American basketball player

Juvonte Reddic (born May 23, 1992) is an American professional basketball player for Ironi Kiryat Ata of the Israeli Basketball Premier League. A 6' 9" power forward, Reddic played college basketball for Virginia Commonwealth University (VCU).

==College career==
Reddic chose VCU over Maryland, Ole Miss and Oklahoma out of Quality Education Academy in Winston-Salem, North Carolina. As a freshman, Reddic was a role player, but did contribute to the Rams' run to the 2011 NCAA Final Four. He moved into the starting lineup as a sophomore, averaging 10.3 points and 6.7 rebounds per game and earning third-team All-Colonial Athletic Association honors.

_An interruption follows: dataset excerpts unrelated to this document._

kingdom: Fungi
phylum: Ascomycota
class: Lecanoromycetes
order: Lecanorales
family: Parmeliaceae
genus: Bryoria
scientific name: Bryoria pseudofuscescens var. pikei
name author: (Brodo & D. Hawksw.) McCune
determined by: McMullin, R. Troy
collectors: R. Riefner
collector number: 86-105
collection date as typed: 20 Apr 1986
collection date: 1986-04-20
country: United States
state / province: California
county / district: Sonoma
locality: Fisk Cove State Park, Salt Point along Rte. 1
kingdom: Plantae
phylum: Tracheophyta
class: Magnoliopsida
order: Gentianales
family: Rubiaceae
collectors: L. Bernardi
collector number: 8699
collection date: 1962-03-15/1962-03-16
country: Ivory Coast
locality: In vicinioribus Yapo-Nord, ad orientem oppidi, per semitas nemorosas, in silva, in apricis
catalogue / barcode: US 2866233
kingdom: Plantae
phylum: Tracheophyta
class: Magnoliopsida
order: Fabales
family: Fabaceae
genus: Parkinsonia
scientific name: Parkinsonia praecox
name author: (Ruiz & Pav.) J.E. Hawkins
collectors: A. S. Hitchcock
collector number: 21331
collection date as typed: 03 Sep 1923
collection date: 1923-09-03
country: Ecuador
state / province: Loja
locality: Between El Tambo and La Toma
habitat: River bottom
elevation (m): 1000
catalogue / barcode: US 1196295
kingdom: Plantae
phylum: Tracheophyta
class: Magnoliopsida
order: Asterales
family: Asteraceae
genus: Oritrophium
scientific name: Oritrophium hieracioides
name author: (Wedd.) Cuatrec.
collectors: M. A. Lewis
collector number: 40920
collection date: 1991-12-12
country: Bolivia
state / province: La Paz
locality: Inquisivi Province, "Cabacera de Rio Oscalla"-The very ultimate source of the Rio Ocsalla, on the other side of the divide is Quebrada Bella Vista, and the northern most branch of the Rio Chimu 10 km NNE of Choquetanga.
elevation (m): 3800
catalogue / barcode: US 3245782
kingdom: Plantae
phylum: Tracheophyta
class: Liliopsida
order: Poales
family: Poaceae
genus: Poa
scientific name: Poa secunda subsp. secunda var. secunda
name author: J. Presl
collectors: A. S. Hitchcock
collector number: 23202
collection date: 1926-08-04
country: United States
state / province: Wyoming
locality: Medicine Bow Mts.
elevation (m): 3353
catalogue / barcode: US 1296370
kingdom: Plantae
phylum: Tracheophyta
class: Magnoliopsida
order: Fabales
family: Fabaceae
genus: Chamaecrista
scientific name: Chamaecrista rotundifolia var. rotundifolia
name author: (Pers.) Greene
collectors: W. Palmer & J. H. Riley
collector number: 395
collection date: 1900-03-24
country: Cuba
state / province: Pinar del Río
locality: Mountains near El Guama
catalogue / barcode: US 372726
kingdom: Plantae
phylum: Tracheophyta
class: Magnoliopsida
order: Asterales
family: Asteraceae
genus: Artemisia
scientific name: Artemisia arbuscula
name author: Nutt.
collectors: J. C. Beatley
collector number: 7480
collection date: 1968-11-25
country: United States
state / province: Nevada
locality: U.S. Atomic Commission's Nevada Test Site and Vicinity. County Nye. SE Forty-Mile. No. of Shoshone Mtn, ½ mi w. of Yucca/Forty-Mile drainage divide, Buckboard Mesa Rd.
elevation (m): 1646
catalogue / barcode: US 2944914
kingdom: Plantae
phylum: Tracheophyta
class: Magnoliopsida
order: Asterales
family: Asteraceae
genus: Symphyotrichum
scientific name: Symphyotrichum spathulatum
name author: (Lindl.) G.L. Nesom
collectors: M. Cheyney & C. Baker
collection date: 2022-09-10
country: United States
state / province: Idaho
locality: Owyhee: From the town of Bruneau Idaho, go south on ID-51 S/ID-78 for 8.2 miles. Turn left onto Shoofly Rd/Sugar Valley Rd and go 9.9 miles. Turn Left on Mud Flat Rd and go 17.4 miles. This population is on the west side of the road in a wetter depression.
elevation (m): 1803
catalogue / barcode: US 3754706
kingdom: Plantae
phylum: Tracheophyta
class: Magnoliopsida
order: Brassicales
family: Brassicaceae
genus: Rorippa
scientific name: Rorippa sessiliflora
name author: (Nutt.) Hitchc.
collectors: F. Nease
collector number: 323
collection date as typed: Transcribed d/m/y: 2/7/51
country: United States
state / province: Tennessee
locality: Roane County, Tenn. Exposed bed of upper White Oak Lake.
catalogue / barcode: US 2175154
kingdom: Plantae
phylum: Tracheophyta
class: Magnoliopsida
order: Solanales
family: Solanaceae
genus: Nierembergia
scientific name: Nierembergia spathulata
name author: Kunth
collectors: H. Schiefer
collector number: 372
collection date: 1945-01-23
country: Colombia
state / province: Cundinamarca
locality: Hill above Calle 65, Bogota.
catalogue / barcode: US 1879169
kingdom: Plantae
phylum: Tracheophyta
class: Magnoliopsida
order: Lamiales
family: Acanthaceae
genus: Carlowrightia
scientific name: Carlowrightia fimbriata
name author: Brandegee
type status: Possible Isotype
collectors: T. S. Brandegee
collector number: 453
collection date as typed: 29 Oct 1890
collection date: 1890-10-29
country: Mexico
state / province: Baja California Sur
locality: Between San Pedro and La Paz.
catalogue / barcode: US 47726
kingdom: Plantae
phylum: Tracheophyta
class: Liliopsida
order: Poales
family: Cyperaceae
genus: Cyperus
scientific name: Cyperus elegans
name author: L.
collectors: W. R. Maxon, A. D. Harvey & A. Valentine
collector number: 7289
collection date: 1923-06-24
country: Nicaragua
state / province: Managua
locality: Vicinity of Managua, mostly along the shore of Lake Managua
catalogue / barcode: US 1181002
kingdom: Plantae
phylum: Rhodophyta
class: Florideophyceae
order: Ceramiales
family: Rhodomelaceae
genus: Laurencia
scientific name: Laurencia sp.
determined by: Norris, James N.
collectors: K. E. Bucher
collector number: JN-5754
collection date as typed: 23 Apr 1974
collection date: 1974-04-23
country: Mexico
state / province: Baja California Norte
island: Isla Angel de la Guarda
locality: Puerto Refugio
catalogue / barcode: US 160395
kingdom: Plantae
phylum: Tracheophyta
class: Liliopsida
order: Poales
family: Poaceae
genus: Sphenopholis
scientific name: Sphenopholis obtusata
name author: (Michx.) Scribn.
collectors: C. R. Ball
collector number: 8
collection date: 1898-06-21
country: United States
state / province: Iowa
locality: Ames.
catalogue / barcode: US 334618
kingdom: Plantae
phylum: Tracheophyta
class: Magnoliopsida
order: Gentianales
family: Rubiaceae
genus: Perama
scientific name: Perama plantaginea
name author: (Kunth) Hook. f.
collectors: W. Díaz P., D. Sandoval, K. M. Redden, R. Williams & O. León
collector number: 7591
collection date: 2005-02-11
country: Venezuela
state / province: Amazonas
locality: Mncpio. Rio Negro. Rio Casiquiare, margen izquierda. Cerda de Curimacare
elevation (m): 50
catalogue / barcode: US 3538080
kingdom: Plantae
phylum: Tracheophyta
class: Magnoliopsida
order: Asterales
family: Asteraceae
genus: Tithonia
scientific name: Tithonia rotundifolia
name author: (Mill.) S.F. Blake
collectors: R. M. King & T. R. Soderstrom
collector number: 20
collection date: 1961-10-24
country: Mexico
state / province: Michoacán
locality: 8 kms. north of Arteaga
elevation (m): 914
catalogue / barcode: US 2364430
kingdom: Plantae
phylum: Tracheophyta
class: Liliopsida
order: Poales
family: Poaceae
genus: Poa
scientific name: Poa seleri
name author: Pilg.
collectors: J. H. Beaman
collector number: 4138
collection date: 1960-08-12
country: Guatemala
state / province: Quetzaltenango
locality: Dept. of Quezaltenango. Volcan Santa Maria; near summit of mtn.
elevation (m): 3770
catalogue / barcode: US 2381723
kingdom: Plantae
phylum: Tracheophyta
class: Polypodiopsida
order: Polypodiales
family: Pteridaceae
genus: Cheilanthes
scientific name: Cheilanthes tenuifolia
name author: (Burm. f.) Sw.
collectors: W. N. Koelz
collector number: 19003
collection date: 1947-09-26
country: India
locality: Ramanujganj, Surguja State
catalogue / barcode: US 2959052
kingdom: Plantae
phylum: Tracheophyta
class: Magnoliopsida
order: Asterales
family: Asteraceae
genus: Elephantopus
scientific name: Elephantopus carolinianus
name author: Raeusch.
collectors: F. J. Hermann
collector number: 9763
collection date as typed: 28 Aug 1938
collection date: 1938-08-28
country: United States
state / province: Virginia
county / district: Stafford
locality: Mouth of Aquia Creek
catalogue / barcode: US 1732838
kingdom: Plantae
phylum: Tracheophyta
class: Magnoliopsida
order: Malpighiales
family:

As a junior and senior, Reddic became one of the top big men in the Atlantic 10 Conference, earning second-team all-conference honors both seasons and earned national recognition in his senior season as he was one of 50 players nationally added to the John R. Wooden Award watch list for national player of the year. Reddic finished with 1,438 points and 895 rebounds for his career.

==Professional career==

===2014–15 season===
Following the close of his college career, Reddic was not drafted in the 2014 NBA draft. On August 6, 2014, he signed with Victoria Libertas Pesaro of Italy for the 2014–15 season. In January 2015, he left Pesaro and signed with Virtus Pallacanestro Bologna for the rest of the season.

===2015–16 season===
In July 2015, Reddic joined the Brooklyn Nets for the 2015 NBA Summer League. On October 31, Reddic was selected by the Canton Charge in the third round of the 2015 NBA Development League draft.

===2016–17 season===
On August 22, 2016, Reddic signed with the Greek team Kolossos Rodou. He was voted as the Greek Basket League MVP of the 1st round.

===2017–present===
Reddic played for Falco KC Szombathely of the Hungarian League. In the 2019–20 season he averaged 15.4 points and 5.4 rebounds per game. On May 29, 2020, he signed with Chorale Roanne Basket of the LNB Pro A. Reddic averaged 12.3 points, 5.1 rebounds and 1.4 steals per game. He re-signed with the team on June 19, 2021.

In the summer of 2022, he signed with Ironi Kiryat Ata of the Israeli Basketball Premier League.